**ABOUT THIS TASK**
Every entry below has to appear again in your reply, word for word, but no picture may.

(Before and after images)
*** Block opens ***
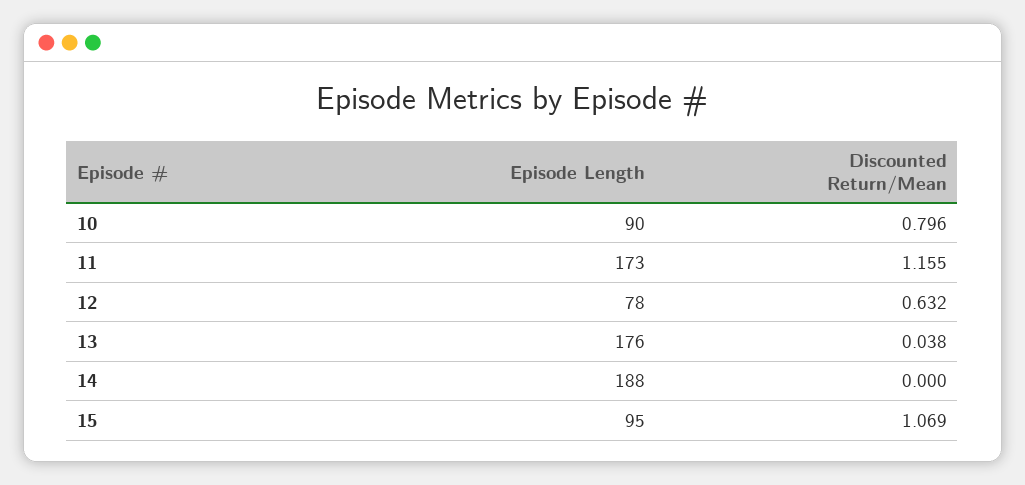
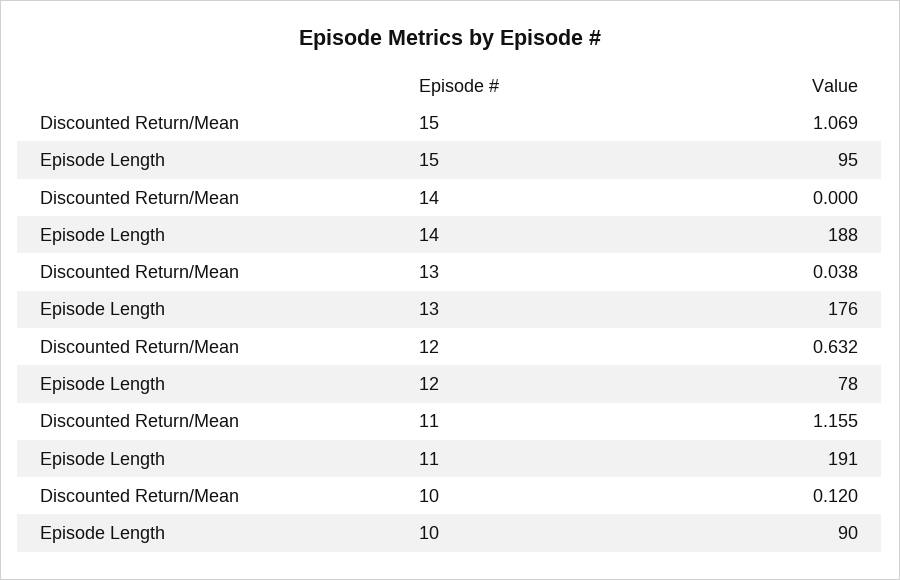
  {
    "Episode Length": {
      "10": 90,
-     "11": 173,
+     "11": 191,
      "12": 78,
      "13": 176,
      "14": 188,
      "15": 95
    },
    "Discounted Return/Mean": {
-     "10": 0.796,
+     "10": 0.12,
      "11": 1.155,
      "12": 0.632,
      "13": 0.038,
      "14": 0,
      "15": 1.069
    }
  }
*** Block closes ***
**EXPECTED ANSWER**
  {
    "Episode Length": {
      "10": 90,
-     "11": 173,
+     "11": 191,
      "12": 78,
      "13": 176,
      "14": 188,
      "15": 95
    },
    "Discounted Return/Mean": {
-     "10": 0.796,
+     "10": 0.12,
      "11": 1.155,
      "12": 0.632,
      "13": 0.038,
      "14": 0,
      "15": 1.069
    }
  }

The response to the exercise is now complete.